Electric-car buffs and industry analysts are likely to be revved up for the quarterly results from Tesla (TSLA), the Silicon Valley-based luxury electric carmaker. TSLA reports Q4 results after the bell today.
The release is expected to offer a rundown of the company’s auto production, its integration of recently-acquired SolarCity and the progress of Gigafactory, its new battery cell production facility.
Some analysts will likely be looking for a status update on the Model 3, which carries a starting price of $35,000. Chief Executive Elon Musk has said a number of times that TSLA will be producing 500,000 units of the car by 2018. Production was slated to begin mid-2017, according to the company, with delivery dates a year or more later.
A TSLA spokesman told Reuters earlier this month that there would be a “’brief, planned” pause of production at its California assembly plant, in order to test Model 3 production. Sources told the news agency, and others, that production of the sedan at its Fremont, Calif., factory was scheduled to begin Feb. 20.

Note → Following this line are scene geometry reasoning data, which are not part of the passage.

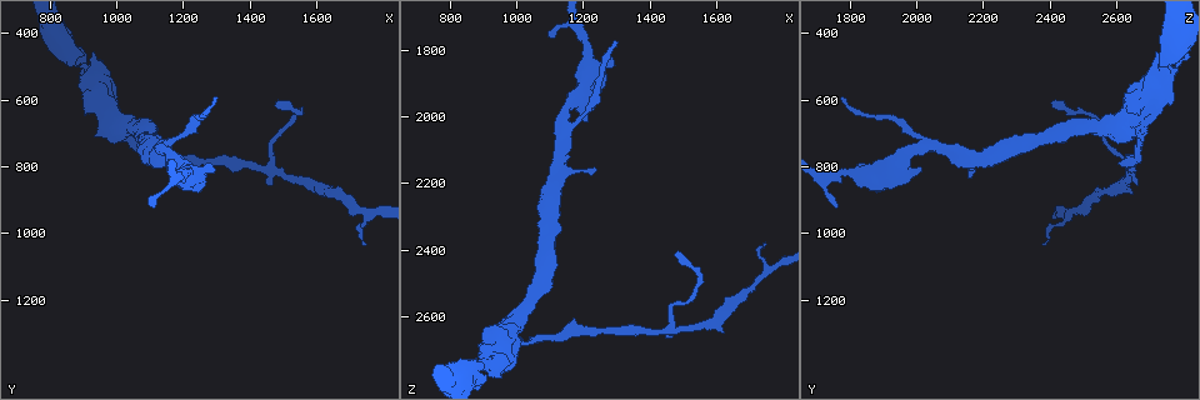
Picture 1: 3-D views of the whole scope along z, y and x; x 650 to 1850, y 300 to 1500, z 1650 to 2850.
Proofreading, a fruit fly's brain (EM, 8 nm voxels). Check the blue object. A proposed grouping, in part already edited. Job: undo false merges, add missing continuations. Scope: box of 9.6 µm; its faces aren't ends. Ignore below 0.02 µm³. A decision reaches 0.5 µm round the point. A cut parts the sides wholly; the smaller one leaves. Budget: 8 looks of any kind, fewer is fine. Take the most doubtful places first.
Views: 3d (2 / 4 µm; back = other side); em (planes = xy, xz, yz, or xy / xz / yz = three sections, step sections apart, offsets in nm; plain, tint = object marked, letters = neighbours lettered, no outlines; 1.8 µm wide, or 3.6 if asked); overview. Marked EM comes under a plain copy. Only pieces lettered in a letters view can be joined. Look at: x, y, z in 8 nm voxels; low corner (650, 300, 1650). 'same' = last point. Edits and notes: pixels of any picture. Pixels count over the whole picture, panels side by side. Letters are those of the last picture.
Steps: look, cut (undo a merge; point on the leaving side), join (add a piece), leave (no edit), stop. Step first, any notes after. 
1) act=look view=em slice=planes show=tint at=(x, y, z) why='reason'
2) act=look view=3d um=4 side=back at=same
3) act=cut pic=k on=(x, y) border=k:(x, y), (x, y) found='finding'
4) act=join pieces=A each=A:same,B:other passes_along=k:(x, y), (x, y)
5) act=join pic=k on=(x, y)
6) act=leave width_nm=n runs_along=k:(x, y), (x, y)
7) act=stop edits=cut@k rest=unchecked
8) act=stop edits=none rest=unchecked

act=look view=em slice=yz step=16 show=letters at=(1100, 930, 1760) why='thin end'

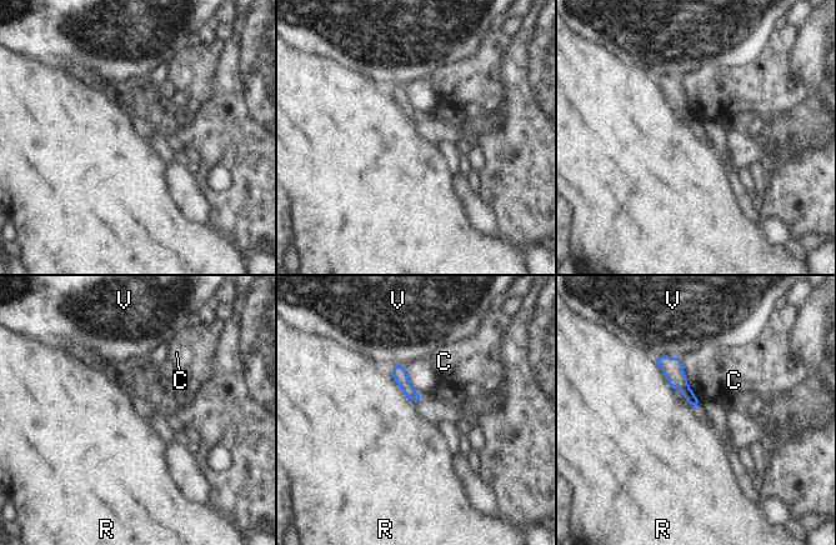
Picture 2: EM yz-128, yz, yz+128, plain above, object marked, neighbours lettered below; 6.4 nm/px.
act=look view=em slice=planes show=letters at=same

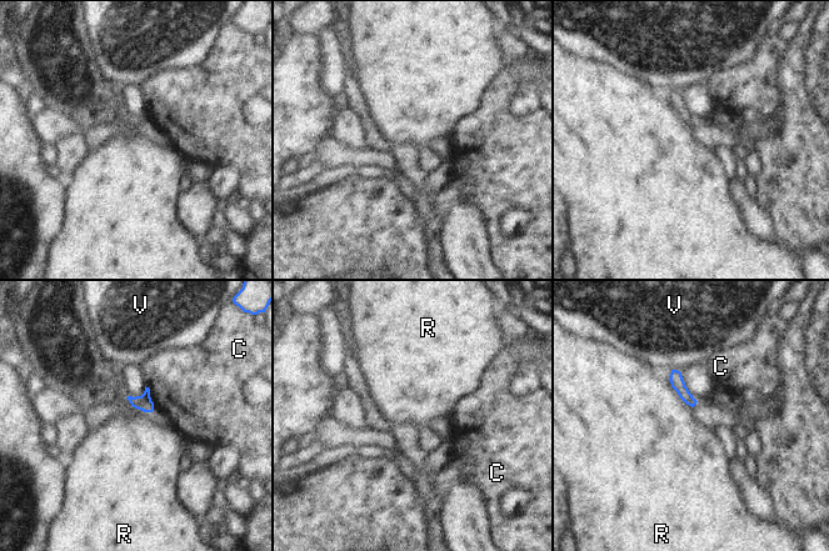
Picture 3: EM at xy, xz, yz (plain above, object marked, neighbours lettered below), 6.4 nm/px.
act=leave each=C:other,R:other,V:other found='no lettered piece goes on from it'

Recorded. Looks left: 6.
act=look view=em slice=xy step=8 show=tint at=(1150, 740, 2040) why='three arms meet'

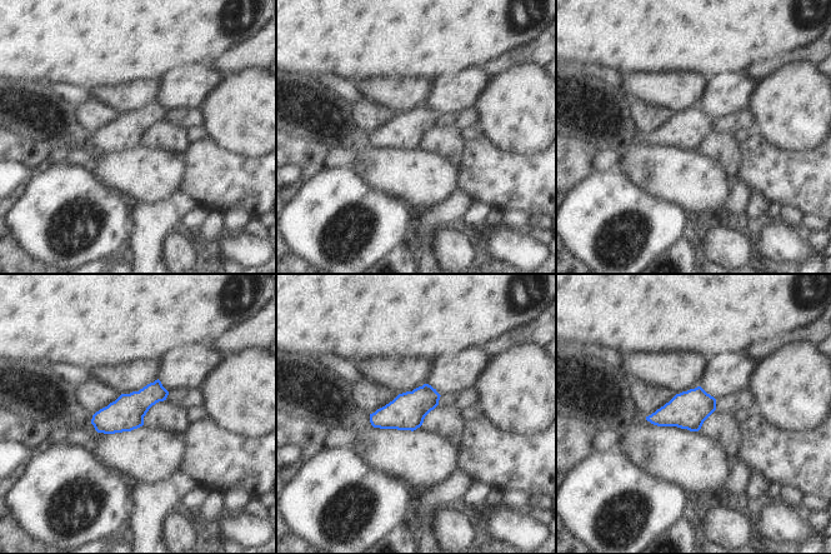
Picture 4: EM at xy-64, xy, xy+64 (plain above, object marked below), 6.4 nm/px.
act=look view=em slice=planes show=letters at=same why='another direction'

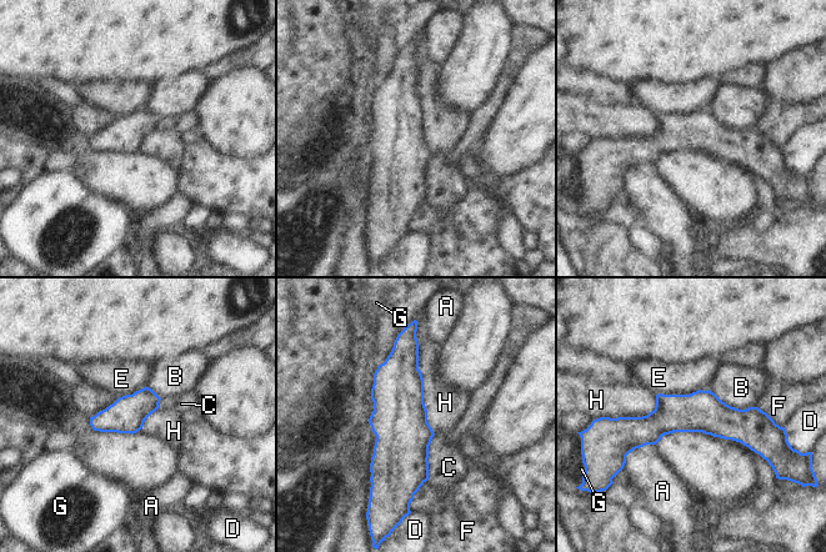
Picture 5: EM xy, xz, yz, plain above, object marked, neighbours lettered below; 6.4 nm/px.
act=leave longest_contact=H:700nm each=A:other,B:other,C:other,D:other,E:other,F:other,G:other,H:other runs_along=5:(410, 342), (410, 492) found='continuous, no second neuron'

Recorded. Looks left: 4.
act=look view=3d um=2 at=(1280, 790, 1820) why='an open end'

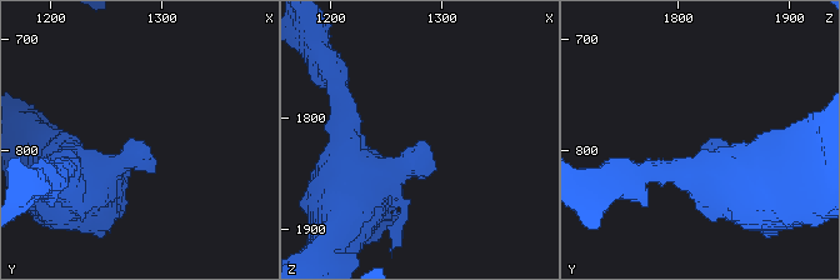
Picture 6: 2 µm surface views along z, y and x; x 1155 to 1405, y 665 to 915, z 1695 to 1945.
act=look view=em slice=planes show=tint at=(1288, 794, 1826)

As for Q4, some analysts say they’re interested in deliveries on other TSLA products like the Model X and Model S. TSLA said last month that it had produced 24,882 vehicles in Q4, but only delivered about 22,200, most of which were the Model S. That fell short of TSLA’s Q3 forecast of just over 25,000 vehicles in Q4. “Short-term production challenges” were to blame, TSLA said. For the year, TSLA said it produced 83,922 vehicles, a 64% increase over 2015’s production total.
In Q4, TSLA closed on its purchase of SolarCity, the largest provider of residential solar-power systems in the U.S., and some analysts wonder if the transaction has been additive to TSLA’s cash balance, as the company forecast. TSLA has said, too, that SolarCity is projected to contribute $1 billion-plus in revenue to its balance sheet this year, and many analysts might be interested in knowing if that is still on track.

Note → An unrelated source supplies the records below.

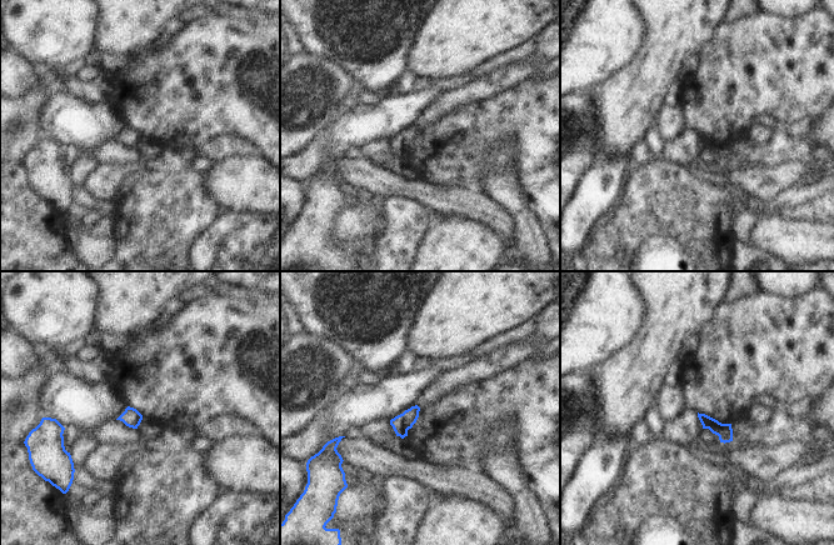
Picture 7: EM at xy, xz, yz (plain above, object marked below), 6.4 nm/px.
act=look view=em slice=planes show=letters at=same why='what lies round it'

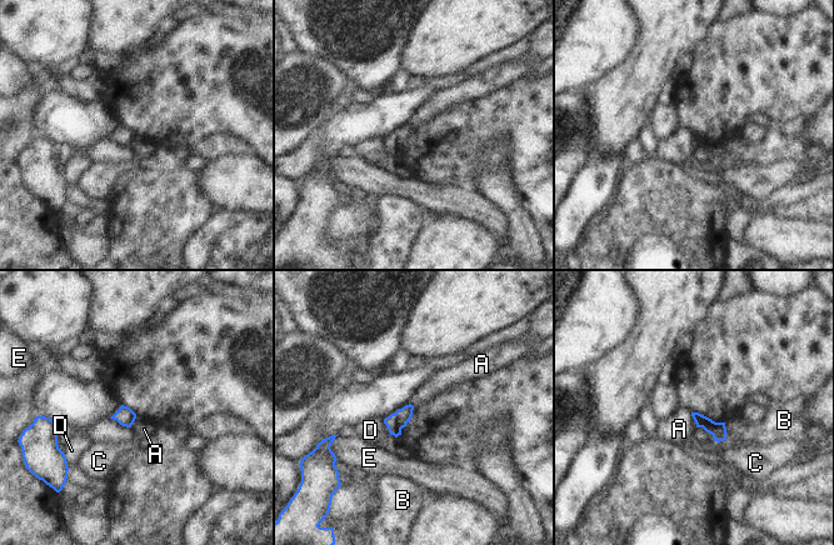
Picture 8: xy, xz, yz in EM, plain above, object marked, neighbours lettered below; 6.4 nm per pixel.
act=leave each=A:other,B:other,C:other,D:other,E:other border=8:(690, 411), (697, 426) found='none of them fits'

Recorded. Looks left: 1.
act=stop edits=none rest=unchecked

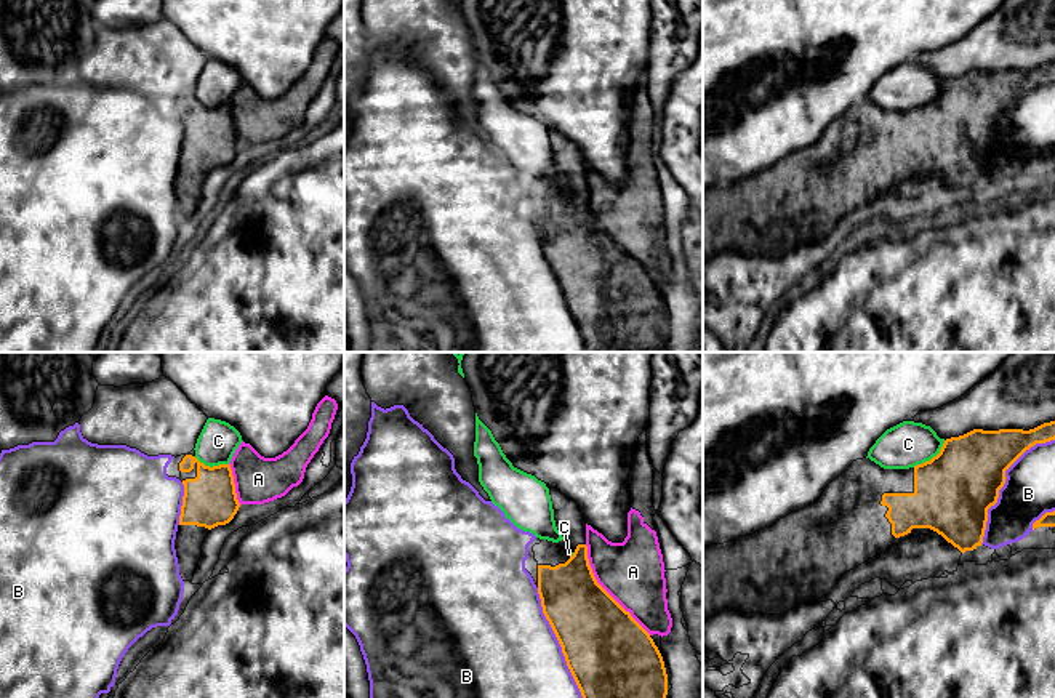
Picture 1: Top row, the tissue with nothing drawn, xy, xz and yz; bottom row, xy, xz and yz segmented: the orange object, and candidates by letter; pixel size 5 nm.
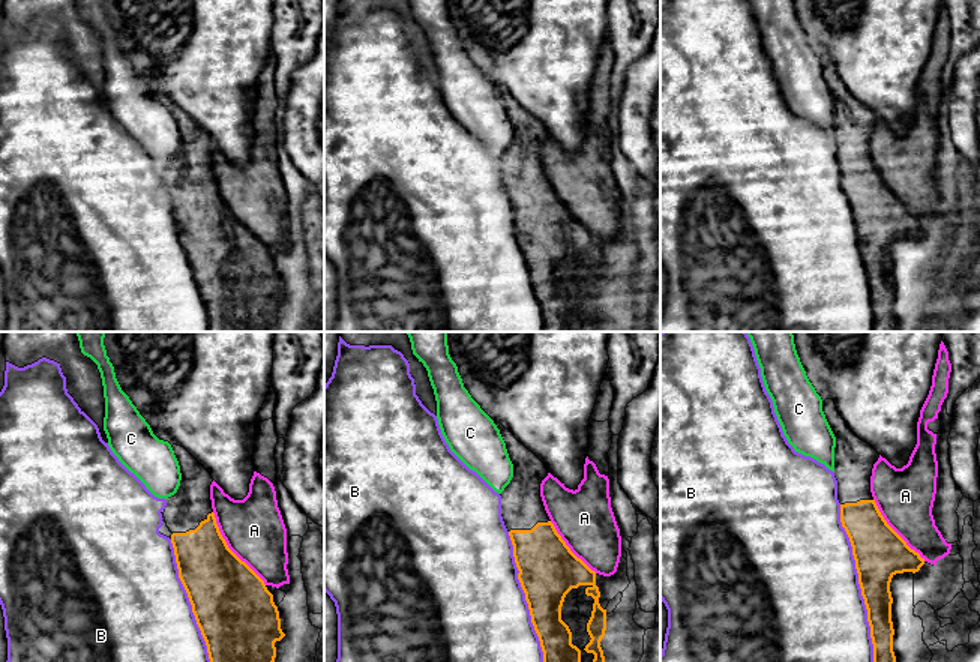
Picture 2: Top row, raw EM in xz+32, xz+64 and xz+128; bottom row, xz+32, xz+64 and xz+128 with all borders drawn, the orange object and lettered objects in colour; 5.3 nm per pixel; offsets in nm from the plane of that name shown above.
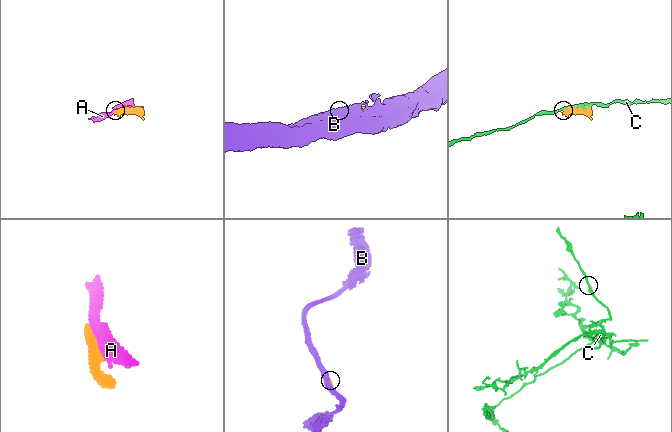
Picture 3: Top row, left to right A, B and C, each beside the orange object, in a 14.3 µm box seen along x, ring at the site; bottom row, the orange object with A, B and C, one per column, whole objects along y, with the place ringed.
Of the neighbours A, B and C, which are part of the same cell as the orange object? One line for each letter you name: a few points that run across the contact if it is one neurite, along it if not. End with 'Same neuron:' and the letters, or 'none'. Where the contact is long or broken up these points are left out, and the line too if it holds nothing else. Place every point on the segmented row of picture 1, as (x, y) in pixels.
Same neuron: none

And what about the race to get self-driving cars on the street? Some analysts say they will be listening for an update on its autonomous vehicle program. TSLA, which is facing competition from the likes of Alphabet’s (GOOG) Waymo division and Uber, as well as traditional carmakers like Ford (F), General Motors (GM), and BMW (BMW), tested four driverless cars on California streets last year, as did its competitors.

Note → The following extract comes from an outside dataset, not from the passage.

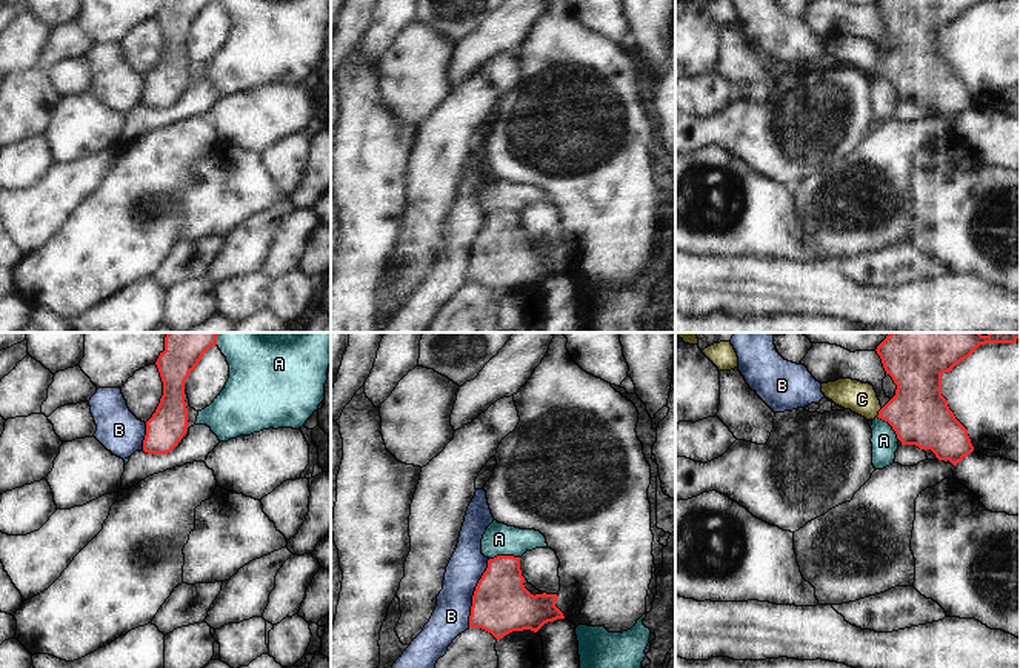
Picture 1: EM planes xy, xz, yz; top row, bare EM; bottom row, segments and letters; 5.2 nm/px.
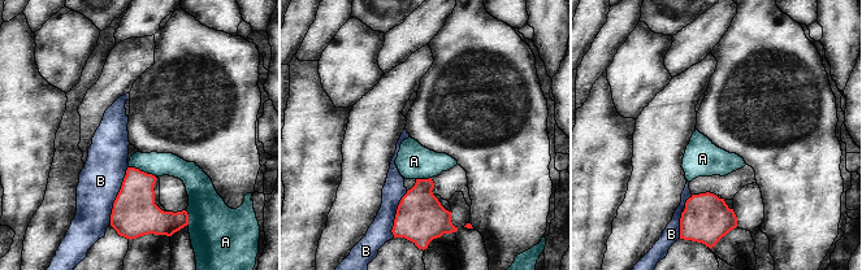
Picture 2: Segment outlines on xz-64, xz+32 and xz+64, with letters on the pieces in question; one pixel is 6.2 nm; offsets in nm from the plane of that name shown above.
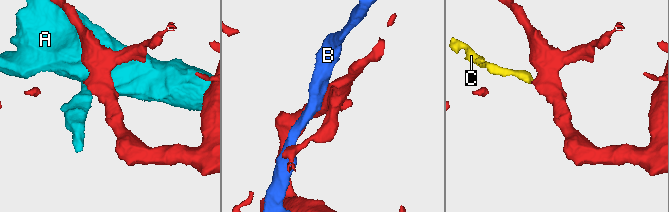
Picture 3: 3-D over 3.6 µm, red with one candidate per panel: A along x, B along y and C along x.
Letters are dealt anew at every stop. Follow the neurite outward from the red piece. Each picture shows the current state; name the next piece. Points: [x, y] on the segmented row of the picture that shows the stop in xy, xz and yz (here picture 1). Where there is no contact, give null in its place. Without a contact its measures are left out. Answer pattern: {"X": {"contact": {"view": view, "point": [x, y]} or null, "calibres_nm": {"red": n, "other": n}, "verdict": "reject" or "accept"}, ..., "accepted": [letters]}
{"A": {"contact": {"view": "xz", "point": [503, 556]}, "calibres_nm": {"red": 300, "other": 170}, "verdict": "reject"}, "B": {"contact": {"view": "xz", "point": [474, 593]}, "calibres_nm": {"red": 300, "other": 190}, "verdict": "reject"}, "C": {"contact": {"view": "yz", "point": [879, 413]}, "calibres_nm": {"red": 320, "other": 160}, "verdict": "accept"}, "accepted": ["C"]}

The consensus revenue estimate from third-party Wall Street analysts is $2.20 billion, above the $1.75 billion reported a year ago, according to the Earnings Analysis* tab on the thinkorswim® platform from TD Ameritrade. On a per-share basis, TSLA is expected to lose $0.13 compared with a loss of $0.87 a year ago. In Q3, analysts were forecasting TSLA to report a loss of $0.54 a share but the carmaker surprised by posting a profit of $0.71 a share.
The options market has priced in an expected share price move of just over 6% in either direction around the earnings release, according to the Market Maker Move™ indicator on the thinkorswim® platform.
Call options trading has been heaviest at the weekly 300 strike while puts have been active at the 270 strike. The implied volatility sits at the 41st percentile. (Please remember past performance is no guarantee of future results.)
Note: Call options represent the right, but not the obligation, to buy the underlying security at a predetermined price over a set period of time. Put options represent the right, but not the obligation, to sell the underlying security at a predetermined price over a set period of time.